An outside-the-box theory received new attention in an extensive study published today to the journal Neuron. Researchers based out of the Icahn School of Medicine at Mount Sinai, the National Institutes of Health, and Arizona State University cooperated on numerous analyses to implicate herpesviruses, and particularly one called HHV-6, as having a possible role in Alzheimer's Disease.
HHV-6 and its close sibling HHV-7 infect more than 90% of people in North America by the time they are a few years old. Infections are almost entirely asymptomatic, although they can cause the mild childhood disease Roseola, characterized by a fever and rash usually lasting no more than a few days.
Considering HHV-6's relatively innocuous reputation, the researchers behind the current study were surprised that it could be involved in Alzheimer's, perhaps the most insidious disease in the Western world.
"We didn't set out to find what we found. Not even close. We were trying to find drugs that could be repurposed to treat Alzheimer's patients, but the patterns that emerged from our data-driven analysis all pointed towards these viral biology themes," co-senior author and Arizona State geneticist Joel Dudley said in a statement.
Dudley and his co-authors were examining a bounty of brains from deceased patients with brain disorders and stumbled upon a number of curious correlations.
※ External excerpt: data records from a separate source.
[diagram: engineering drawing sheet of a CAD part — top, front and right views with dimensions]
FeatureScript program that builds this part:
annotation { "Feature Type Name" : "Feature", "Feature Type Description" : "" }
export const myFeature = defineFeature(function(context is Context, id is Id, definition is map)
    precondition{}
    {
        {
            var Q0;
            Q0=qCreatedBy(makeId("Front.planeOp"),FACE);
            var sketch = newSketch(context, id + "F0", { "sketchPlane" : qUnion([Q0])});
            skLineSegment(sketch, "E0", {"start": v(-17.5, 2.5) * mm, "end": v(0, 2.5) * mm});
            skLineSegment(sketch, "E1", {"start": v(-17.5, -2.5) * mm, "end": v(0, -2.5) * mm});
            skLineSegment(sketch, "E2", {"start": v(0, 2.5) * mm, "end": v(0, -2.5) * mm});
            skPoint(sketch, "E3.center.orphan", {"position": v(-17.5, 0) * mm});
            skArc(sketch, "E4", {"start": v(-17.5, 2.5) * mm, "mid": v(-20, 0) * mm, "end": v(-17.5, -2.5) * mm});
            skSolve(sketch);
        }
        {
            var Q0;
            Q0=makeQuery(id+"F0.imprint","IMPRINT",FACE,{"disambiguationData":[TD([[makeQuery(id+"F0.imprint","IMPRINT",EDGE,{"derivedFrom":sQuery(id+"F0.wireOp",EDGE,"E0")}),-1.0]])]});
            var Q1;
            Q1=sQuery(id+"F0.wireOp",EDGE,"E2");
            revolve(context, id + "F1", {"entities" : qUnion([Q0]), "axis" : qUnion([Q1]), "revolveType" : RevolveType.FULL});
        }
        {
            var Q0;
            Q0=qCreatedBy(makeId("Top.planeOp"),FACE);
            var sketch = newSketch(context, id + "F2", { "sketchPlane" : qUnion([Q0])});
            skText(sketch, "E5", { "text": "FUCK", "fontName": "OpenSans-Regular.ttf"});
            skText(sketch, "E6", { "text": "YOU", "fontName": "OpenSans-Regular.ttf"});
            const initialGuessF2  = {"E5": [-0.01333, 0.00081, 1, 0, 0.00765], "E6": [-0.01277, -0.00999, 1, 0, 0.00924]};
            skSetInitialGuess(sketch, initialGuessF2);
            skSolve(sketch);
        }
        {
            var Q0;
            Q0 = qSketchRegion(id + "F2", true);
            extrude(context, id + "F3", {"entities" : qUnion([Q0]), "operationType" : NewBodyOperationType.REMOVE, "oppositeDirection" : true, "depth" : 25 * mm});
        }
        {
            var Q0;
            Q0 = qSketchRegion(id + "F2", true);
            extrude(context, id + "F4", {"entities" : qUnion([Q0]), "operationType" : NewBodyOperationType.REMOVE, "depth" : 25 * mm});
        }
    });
For starters, HHV-6 DNA and RNA were highly concentrated in the brains of those diagnosed postmortem with Alzheimer's disease. At the same time, HHV-6 was not as abundant in the brains of those with other neurodegenerative disorders. Subsequent analyses revealed that the herpesvirus genes were interacting with genes associated with risk for Alzheimer's Disease.
The present findings are thorough, but do not definitively implicate herpesviruses as the cause of Alzheimer's disease. It's still possible that HHV-6 viruses are merely opportunistic agents, infecting brains already weakened by disease. Still, given the current bleak landscape of Alzheimer's treatment research, herpesviruses are definitely worth investigating further. Treatments that somehow reduce these pathogens in a diseased brain might just yield the positive results that tens of millions of people have been hoping for.